START Information
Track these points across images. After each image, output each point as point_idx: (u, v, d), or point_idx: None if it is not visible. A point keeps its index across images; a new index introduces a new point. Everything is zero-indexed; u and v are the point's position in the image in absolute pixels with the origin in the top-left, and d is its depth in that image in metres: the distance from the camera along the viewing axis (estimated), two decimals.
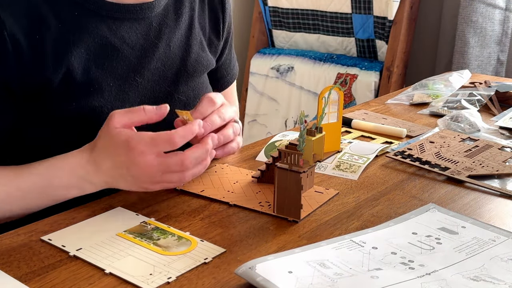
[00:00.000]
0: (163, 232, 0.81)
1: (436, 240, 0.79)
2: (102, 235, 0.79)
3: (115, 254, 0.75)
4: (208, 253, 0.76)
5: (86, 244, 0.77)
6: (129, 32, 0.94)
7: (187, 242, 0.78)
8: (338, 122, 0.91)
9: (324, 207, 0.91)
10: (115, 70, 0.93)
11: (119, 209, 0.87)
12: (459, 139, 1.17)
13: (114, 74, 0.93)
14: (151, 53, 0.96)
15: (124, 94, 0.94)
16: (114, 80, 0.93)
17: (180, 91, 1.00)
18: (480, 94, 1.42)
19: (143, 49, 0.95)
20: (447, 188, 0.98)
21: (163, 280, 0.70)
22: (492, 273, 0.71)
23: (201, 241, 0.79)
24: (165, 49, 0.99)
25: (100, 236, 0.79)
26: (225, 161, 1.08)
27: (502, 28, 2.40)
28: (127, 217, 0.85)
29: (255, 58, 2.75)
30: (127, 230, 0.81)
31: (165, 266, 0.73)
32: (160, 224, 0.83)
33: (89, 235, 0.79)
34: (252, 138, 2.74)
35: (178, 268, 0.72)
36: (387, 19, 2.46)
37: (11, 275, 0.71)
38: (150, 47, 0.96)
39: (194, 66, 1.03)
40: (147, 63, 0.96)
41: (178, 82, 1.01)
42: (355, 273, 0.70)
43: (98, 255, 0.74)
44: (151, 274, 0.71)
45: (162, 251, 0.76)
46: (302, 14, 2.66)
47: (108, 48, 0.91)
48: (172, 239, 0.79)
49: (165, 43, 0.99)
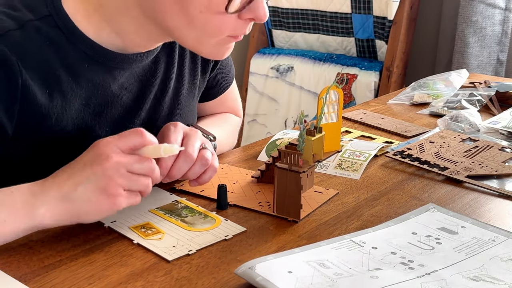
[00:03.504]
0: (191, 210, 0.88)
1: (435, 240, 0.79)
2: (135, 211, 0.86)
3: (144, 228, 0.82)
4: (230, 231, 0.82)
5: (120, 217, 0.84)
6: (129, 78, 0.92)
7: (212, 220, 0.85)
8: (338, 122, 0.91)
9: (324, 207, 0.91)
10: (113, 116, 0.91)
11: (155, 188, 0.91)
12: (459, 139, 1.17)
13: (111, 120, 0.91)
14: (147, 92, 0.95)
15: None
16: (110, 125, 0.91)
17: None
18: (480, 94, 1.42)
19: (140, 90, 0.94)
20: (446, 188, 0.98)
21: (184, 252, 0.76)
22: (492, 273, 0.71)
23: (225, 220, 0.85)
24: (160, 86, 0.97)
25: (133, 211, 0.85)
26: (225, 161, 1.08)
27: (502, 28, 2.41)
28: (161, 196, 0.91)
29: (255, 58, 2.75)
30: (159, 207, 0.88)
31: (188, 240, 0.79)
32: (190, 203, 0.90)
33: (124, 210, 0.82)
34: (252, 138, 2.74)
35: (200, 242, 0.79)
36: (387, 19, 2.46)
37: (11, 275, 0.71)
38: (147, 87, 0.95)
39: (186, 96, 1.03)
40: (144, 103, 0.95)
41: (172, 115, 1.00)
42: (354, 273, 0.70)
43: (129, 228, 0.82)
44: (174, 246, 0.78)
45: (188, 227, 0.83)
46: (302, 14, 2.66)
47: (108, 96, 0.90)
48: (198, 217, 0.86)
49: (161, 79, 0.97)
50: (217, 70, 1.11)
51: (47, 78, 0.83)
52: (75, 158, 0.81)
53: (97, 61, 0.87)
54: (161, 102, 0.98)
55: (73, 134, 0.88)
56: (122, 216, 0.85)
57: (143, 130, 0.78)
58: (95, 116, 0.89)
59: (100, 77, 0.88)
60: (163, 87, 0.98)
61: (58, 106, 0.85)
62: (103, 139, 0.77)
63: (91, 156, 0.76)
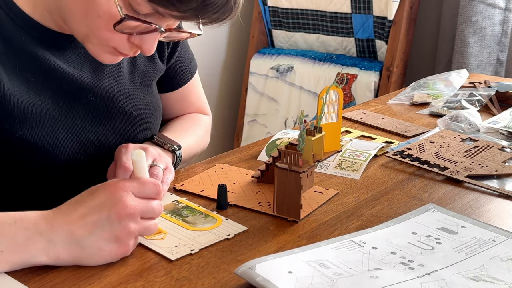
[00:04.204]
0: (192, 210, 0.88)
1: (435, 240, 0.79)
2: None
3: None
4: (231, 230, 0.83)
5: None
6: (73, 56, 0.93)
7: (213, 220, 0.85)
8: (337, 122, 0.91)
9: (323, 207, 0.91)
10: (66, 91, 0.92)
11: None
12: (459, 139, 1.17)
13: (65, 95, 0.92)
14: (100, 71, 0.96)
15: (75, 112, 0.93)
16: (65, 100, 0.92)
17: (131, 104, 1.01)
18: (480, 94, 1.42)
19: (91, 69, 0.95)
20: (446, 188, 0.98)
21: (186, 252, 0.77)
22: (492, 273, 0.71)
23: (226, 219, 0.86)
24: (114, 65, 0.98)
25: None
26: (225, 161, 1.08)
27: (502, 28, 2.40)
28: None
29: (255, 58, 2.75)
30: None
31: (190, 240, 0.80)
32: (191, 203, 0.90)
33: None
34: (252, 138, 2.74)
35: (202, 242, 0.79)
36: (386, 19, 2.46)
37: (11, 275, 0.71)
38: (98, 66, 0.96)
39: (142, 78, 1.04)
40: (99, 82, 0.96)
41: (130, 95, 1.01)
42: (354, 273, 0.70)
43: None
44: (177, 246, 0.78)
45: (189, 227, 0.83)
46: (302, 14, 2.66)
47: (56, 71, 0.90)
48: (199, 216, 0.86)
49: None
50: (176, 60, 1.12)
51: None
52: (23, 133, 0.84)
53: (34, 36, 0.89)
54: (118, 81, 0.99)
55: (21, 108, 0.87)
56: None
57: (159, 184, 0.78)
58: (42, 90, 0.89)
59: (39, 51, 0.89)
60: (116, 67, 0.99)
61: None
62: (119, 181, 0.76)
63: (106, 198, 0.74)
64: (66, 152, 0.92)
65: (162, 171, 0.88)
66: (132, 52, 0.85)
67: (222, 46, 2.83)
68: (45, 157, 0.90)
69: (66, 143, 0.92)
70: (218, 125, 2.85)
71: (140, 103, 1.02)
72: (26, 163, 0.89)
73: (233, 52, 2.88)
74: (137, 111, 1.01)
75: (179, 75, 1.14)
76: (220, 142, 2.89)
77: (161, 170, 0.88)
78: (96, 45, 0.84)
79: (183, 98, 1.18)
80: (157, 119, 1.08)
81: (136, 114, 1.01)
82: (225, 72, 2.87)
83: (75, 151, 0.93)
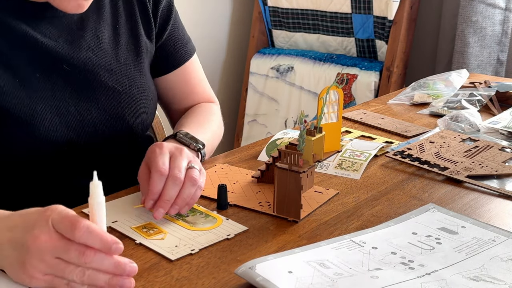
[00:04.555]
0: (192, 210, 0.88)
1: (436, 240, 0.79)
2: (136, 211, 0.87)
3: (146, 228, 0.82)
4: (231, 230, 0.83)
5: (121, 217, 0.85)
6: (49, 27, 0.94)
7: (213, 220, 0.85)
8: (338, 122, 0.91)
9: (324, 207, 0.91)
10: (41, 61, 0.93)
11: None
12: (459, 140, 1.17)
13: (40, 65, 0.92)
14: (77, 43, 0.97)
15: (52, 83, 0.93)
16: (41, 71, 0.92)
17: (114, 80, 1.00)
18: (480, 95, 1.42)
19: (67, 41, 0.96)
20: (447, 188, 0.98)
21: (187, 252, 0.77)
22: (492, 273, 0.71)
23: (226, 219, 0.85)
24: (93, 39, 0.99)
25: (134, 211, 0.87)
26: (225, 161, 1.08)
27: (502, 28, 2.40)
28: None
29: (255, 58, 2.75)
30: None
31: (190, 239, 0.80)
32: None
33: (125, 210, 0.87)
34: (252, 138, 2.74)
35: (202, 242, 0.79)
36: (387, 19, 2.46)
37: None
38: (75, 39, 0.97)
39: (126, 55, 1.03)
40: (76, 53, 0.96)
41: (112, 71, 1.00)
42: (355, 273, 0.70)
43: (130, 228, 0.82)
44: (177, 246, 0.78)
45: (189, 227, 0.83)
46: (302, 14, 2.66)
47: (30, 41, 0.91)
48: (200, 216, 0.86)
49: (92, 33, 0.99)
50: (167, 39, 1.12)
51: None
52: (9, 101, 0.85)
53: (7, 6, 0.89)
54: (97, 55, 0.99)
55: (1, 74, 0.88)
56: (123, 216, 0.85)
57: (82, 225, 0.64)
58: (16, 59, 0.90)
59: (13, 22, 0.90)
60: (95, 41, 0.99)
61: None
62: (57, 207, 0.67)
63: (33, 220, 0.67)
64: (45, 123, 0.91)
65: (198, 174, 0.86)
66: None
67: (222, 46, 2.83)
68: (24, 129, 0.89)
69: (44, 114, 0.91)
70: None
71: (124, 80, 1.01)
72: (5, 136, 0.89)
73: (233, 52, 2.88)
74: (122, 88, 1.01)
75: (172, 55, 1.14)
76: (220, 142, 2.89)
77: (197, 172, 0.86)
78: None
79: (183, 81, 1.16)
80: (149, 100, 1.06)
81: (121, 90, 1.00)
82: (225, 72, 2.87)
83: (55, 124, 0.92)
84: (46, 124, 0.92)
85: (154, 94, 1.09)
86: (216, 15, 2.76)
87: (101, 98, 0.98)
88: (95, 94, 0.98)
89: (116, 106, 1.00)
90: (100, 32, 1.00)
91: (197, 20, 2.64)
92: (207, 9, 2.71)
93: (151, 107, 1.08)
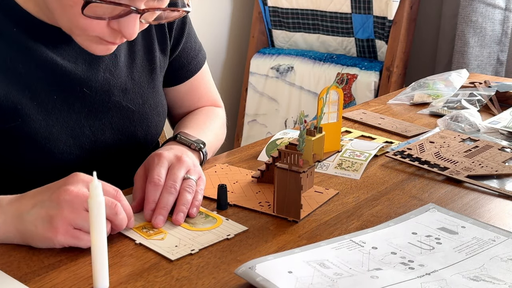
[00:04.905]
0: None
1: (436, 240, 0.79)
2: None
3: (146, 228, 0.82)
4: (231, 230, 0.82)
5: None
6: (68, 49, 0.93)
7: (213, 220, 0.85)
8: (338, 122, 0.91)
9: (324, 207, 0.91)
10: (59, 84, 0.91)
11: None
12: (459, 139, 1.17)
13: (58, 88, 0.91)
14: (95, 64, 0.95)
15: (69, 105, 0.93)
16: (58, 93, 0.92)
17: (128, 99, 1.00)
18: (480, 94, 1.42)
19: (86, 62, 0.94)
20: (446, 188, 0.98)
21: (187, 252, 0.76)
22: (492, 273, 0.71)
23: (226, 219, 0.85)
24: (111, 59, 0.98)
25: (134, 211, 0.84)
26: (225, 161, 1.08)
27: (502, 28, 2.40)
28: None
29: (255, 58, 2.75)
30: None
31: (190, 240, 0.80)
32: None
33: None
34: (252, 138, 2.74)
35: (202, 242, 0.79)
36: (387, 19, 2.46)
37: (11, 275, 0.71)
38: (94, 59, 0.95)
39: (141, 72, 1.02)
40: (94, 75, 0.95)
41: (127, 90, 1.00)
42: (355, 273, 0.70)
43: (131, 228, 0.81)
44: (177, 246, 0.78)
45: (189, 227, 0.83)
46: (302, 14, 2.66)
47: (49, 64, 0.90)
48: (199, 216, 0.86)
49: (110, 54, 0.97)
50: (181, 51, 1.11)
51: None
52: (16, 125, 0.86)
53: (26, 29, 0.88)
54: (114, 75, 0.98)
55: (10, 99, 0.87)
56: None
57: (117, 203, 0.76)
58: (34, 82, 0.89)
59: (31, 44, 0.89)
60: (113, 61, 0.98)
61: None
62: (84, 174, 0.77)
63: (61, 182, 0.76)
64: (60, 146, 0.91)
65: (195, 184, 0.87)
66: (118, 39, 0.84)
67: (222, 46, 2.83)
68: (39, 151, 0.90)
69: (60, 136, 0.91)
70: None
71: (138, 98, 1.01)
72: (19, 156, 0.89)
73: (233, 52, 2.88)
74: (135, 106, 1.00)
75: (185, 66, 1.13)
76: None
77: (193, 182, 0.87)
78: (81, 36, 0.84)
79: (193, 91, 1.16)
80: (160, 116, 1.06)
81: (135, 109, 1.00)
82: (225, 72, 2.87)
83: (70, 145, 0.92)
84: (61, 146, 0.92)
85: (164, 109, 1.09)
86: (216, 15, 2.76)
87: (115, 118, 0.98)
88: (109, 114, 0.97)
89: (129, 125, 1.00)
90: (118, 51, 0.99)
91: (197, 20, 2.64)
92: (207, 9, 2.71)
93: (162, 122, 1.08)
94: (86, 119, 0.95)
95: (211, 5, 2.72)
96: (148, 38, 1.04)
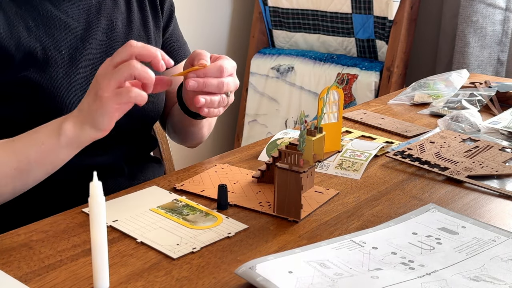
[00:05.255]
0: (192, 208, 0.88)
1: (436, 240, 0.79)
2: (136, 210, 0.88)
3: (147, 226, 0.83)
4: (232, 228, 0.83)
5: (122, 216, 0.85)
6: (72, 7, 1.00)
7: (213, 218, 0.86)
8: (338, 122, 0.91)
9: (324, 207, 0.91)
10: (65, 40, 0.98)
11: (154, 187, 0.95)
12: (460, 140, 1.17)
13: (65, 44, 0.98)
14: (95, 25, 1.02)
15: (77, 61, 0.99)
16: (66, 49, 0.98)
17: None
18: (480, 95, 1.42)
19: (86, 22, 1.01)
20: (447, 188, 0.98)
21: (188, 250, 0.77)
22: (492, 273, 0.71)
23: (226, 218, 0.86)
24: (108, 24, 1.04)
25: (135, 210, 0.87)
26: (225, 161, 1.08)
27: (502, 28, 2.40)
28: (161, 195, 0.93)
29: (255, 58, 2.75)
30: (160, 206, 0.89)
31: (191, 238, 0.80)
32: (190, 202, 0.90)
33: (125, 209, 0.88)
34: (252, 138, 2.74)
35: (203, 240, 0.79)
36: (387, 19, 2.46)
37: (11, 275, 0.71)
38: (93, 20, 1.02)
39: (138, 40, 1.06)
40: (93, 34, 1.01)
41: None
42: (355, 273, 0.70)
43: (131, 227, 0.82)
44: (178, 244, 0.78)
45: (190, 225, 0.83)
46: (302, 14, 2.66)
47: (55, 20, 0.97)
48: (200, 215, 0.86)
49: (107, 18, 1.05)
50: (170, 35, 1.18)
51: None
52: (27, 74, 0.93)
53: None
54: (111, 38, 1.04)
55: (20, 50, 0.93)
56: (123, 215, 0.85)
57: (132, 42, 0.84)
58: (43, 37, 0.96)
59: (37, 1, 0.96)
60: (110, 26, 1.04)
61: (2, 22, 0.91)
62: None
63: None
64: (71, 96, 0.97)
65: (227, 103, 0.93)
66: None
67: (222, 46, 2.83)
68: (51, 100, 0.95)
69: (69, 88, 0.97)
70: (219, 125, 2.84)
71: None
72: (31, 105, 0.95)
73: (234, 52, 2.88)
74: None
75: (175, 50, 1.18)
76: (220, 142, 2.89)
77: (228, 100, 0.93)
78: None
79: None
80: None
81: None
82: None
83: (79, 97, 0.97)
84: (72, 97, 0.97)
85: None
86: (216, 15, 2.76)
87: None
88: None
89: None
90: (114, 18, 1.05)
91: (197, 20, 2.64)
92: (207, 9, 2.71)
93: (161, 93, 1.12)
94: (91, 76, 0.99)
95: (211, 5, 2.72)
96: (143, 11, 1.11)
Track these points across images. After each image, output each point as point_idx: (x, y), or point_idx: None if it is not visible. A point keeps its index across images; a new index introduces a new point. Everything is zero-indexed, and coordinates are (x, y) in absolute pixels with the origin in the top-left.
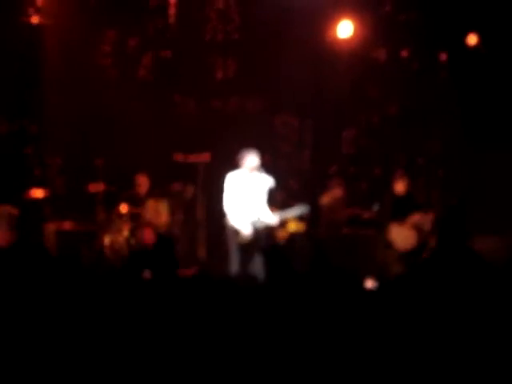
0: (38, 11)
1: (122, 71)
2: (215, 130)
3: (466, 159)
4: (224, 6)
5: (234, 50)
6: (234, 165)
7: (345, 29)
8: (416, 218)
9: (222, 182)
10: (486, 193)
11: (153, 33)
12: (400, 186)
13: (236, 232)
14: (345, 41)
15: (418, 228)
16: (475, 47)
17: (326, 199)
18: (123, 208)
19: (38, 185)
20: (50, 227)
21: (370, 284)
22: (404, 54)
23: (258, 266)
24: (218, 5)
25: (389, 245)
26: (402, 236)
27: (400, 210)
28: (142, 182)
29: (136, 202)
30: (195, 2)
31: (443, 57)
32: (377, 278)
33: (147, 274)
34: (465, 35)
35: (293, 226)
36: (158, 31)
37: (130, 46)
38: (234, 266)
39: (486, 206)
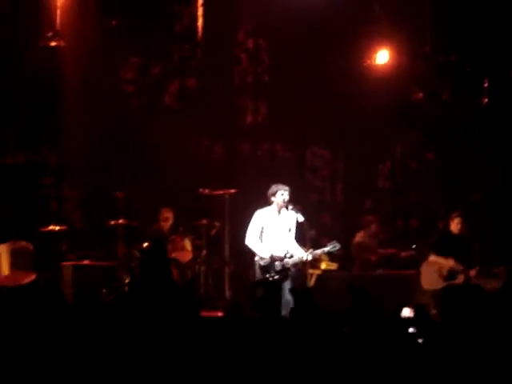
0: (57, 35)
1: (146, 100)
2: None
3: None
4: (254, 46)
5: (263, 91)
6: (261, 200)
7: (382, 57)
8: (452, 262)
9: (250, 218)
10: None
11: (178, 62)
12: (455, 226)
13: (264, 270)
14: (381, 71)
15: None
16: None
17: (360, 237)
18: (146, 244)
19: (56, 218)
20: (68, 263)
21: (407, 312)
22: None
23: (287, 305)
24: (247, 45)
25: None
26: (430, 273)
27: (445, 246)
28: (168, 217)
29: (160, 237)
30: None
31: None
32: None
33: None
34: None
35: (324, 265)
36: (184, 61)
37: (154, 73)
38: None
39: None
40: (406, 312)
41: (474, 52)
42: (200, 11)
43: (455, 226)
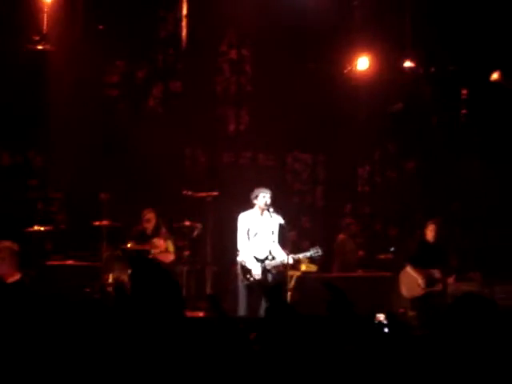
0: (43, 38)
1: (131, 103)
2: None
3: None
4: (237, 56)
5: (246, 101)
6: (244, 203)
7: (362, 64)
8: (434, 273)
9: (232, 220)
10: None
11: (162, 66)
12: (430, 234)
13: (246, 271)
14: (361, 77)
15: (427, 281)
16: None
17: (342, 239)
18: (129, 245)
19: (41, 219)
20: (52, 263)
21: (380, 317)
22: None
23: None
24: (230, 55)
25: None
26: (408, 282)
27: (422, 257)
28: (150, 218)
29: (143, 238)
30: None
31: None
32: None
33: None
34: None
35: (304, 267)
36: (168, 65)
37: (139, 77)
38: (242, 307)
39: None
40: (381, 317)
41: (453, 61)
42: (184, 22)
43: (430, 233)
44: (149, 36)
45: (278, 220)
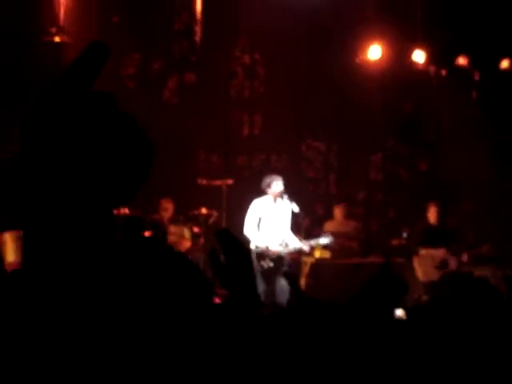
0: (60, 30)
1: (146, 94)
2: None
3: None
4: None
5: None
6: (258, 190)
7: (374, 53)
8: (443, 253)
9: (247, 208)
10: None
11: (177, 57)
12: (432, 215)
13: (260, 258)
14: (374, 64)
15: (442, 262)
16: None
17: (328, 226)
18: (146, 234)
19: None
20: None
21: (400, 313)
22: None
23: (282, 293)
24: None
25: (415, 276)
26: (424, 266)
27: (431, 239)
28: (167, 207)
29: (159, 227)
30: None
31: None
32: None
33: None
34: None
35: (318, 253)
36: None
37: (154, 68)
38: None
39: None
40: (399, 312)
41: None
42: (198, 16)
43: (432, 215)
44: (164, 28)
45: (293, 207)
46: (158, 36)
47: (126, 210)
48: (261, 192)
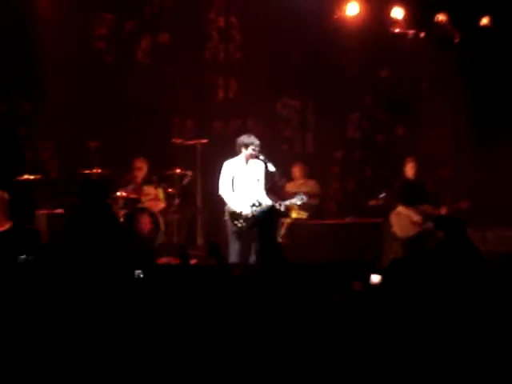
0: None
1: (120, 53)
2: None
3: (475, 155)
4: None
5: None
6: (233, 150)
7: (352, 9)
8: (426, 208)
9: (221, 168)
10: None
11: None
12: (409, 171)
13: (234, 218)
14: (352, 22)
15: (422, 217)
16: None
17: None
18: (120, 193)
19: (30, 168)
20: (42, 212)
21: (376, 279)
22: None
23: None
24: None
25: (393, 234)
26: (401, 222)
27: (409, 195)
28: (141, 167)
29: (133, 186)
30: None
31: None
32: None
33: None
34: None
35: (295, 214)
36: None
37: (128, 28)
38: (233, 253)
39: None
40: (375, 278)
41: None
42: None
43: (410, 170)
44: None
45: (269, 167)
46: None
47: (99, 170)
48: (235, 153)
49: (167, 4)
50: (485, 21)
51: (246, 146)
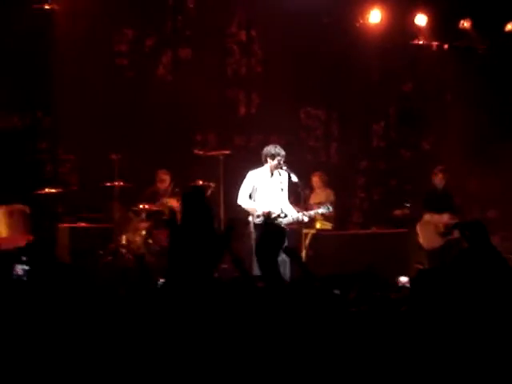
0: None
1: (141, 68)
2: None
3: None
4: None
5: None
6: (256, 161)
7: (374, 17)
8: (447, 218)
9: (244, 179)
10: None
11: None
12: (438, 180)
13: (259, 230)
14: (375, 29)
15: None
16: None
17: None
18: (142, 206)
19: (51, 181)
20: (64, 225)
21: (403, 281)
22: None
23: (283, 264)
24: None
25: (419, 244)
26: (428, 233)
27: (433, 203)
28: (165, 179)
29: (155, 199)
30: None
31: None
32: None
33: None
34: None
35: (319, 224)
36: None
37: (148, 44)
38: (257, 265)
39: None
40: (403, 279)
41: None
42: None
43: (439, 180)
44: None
END Information
■ Exercise prompt: Reproduce exactly the lines above starting at the line containing "52: (27, 74, 0.93)" and ending at the line containing "4: (224, 6)", including both, but not the pictures.

■ Solution to the problem:
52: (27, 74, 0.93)
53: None
54: (111, 38, 1.04)
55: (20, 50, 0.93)
56: (123, 215, 0.85)
57: (132, 42, 0.84)
58: (43, 37, 0.96)
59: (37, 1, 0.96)
60: (110, 26, 1.04)
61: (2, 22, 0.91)
62: None
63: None
64: (71, 96, 0.97)
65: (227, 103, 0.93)
66: None
67: (222, 46, 2.83)
68: (51, 100, 0.95)
69: (69, 88, 0.97)
70: (219, 125, 2.84)
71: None
72: (31, 105, 0.95)
73: (234, 52, 2.88)
74: None
75: (175, 50, 1.18)
76: (220, 142, 2.89)
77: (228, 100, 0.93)
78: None
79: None
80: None
81: None
82: None
83: (79, 97, 0.97)
84: (72, 97, 0.97)
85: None
86: (216, 15, 2.76)
87: None
88: None
89: None
90: (114, 18, 1.05)
91: (197, 20, 2.64)
92: (207, 9, 2.71)
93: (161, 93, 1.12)
94: (91, 76, 0.99)
95: (211, 5, 2.72)
96: (143, 11, 1.11)
Track these points across images. After each image, output each point as point_idx: (x, y), or point_idx: None if it is not visible. A point keeps its index across images; a new index introduces a new point. Everything is zero-indexed, and coordinates are (x, y) in absolute pixels with the origin in the top-left.
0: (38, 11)
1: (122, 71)
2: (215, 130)
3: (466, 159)
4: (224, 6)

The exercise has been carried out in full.